[Reading text Boundary: Start]
Senior Judge of the United States District Court for the Middle District of Georgia
- In office December 31, 2008 – March 29, 2024

Chief Judge of the United States District Court for the Middle District of Georgia
- In office 2006–2008
- Preceded by: William Augustus Bootle
- Succeeded by: C. Ashley Royal

Judge of the United States District Court for the Middle District of Georgia
- In office December 26, 1995 – December 31, 2008
- Appointed by: Bill Clinton
- Preceded by: Wilbur Dawson Owens Jr.
- Succeeded by: Marc T. Treadwell

Judge of the Superior Court of Georgia, Oconee Judicial Circuit
- In office August 2, 1979 – December 26, 1995

Member of the Georgia World Congress Center Authority
- In office 1976–1979
- Appointed by: George Busbee

Member of the Georgia Board of Industry and Trade
- In office 1975–1979
- Appointed by: Jimmy Carter

Member of the Board of Education of Pulaski County, Georgia
- In office 1975–1978
- Appointed by: Pulaski County, Georgia

Personal details
- Born: Roger Hugh Lawson, Jr. September 23, 1941 Hawkinsville, Georgia, U.S.
- Died: March 29, 2024 (aged 82)
- Spouse: Barbara Boots
- Education: Emory University (BA, JD)

= Hugh Lawson (judge) =

American judge (1941–2024)

Roger Hugh Lawson Jr. (September 23, 1941 – March 29, 2024) was a United States district judge of the United States District Court for the Middle District of Georgia.
[Reading text Boundary: End]
[Data for this exercise Boundary: Start]
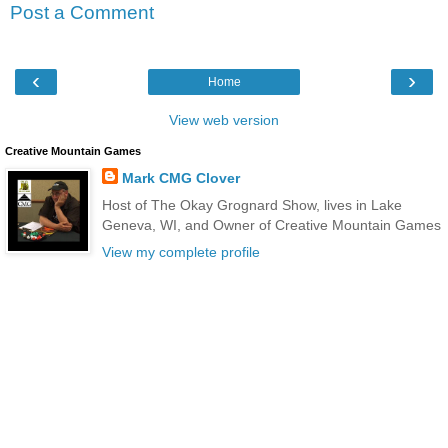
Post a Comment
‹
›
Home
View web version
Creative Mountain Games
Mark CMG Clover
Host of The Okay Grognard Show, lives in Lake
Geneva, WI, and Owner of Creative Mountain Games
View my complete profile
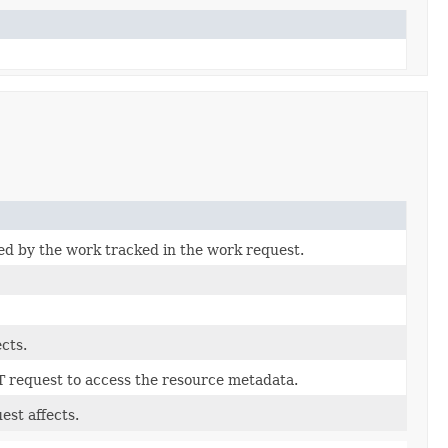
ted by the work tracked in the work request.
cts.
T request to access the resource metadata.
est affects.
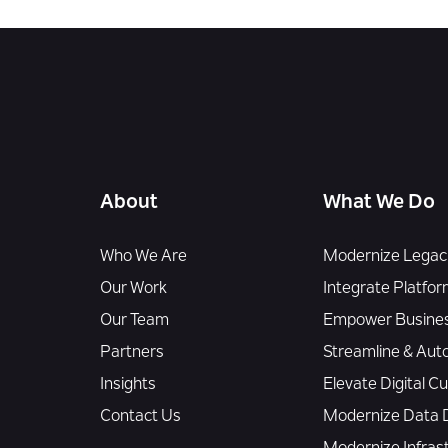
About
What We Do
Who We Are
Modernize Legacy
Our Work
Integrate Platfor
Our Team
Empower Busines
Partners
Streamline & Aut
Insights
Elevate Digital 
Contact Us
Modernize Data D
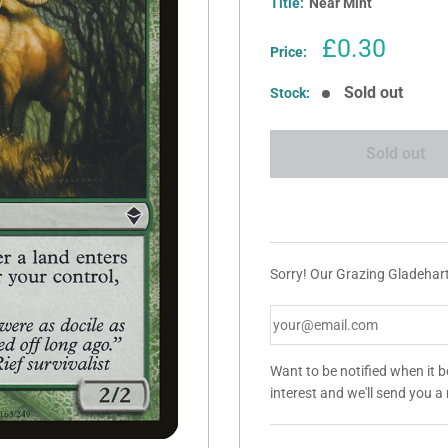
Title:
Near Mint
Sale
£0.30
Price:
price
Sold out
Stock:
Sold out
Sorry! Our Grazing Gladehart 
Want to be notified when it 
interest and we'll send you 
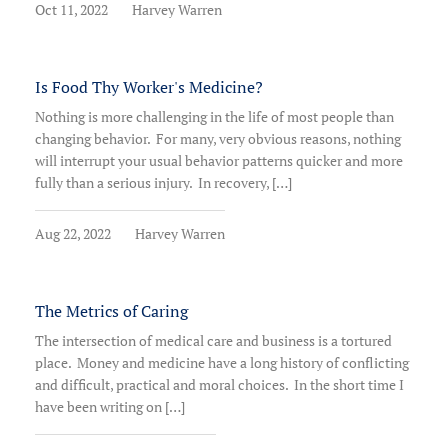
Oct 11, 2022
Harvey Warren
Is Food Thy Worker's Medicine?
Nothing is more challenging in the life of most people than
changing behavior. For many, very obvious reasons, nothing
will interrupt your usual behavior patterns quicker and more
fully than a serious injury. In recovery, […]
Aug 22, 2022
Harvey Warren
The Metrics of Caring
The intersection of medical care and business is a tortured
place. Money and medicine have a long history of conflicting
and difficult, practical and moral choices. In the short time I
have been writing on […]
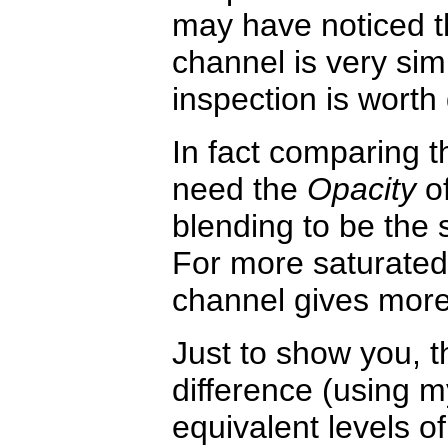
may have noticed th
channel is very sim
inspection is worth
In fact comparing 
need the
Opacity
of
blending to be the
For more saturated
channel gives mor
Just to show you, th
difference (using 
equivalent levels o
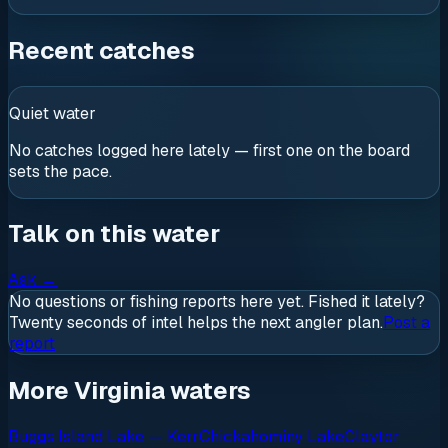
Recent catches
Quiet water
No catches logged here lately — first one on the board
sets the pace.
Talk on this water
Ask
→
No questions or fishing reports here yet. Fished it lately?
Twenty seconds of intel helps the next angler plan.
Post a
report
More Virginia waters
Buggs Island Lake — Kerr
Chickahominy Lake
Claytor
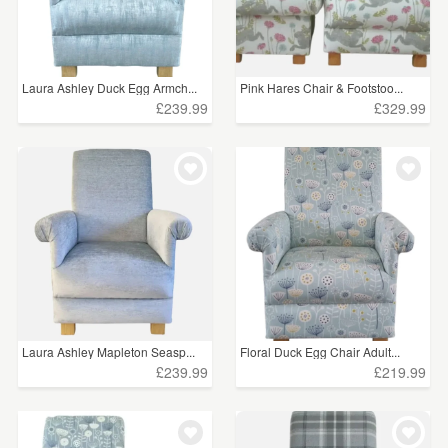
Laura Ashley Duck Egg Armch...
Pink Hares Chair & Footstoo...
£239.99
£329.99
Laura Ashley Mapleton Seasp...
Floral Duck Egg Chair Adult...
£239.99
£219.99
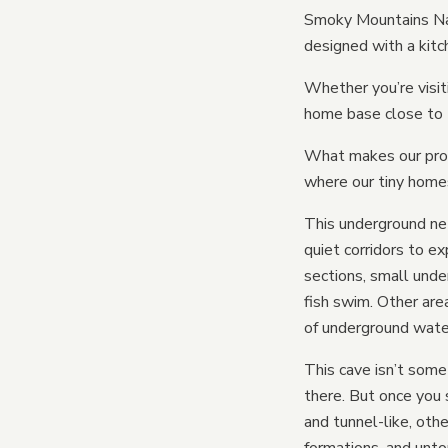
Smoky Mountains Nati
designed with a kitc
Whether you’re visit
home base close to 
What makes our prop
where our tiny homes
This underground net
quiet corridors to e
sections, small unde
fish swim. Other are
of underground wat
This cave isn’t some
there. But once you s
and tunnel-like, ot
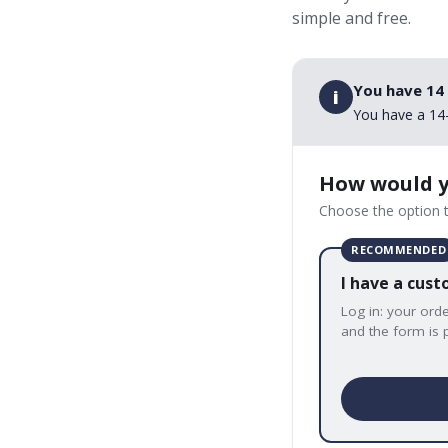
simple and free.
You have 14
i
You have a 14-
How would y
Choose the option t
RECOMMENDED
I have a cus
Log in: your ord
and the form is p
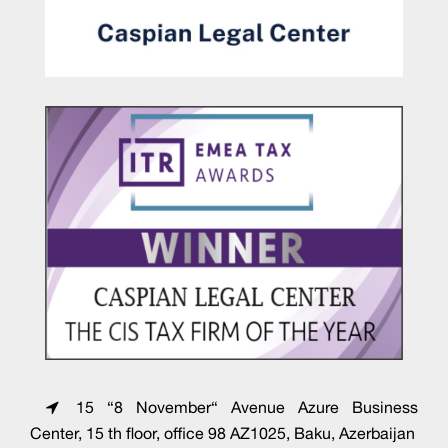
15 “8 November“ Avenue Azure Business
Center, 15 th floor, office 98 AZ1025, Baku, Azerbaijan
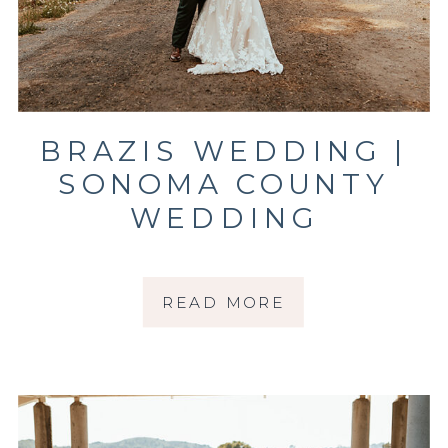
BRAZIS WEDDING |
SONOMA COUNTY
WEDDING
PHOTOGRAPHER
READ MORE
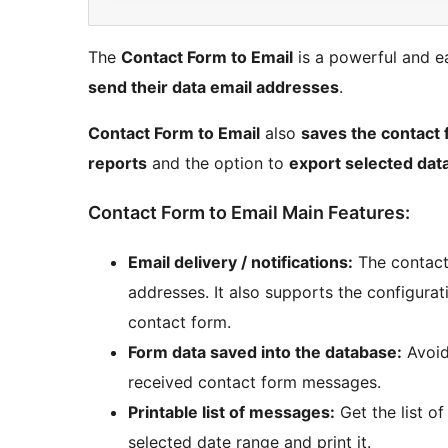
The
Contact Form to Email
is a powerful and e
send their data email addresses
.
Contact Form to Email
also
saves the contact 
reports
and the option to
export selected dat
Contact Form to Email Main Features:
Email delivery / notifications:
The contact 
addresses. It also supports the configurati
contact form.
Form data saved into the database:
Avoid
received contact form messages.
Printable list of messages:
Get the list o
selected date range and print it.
[Data for this exercise Boundary: End]
• Assigned task 1: Please reproduce the listing from the line with "BRAZIS WEDDING |" up to and including the last line of the listing, and leave out the pictures.
• Assigned task 2: Carry on the biography of Judge Hugh Lawson from the point where it stops.

• Reply 1:
BRAZIS WEDDING |
SONOMA COUNTY
WEDDING
PHOTOGRAPHER
READ MORE
The
Contact Form to Email
is a powerful and e
send their data email addresses
.
Contact Form to Email
also
saves the contact 
reports
and the option to
export selected dat
Contact Form to Email Main Features:
Email delivery / notifications:
The contact 
addresses. It also supports the configurati
contact form.
Form data saved into the database:
Avoid
received contact form messages.
Printable list of messages:
Get the list o
selected date range and print it.

• Reply 2:
==Education and career==
Born in Hawkinsville, Georgia, in 1941, Lawson received a Bachelor of Arts degree from Emory University in 1963 and a Juris Doctor from Emory University School of Law in 1964. He was in private practice in Hawkinsville from 1965 to 1979. He was a judge of the Superior Court of Georgia, Oconee Judicial Circuit of Georgia from 1979 to 1995.

==Federal judicial service==
On August 10, 1995, Lawson was nominated by President Bill Clinton to a seat on the United States District Court for the Middle District of Georgia vacated by Wilbur D. Owens, Jr. Lawson was confirmed by the United States Senate on December 22, 1995, and received his commission on December 26, 1995. He served as chief judge from 2006 to 2008, assuming senior status on December 31, 2008. Lawson died on March 29, 2024, at the age of 82.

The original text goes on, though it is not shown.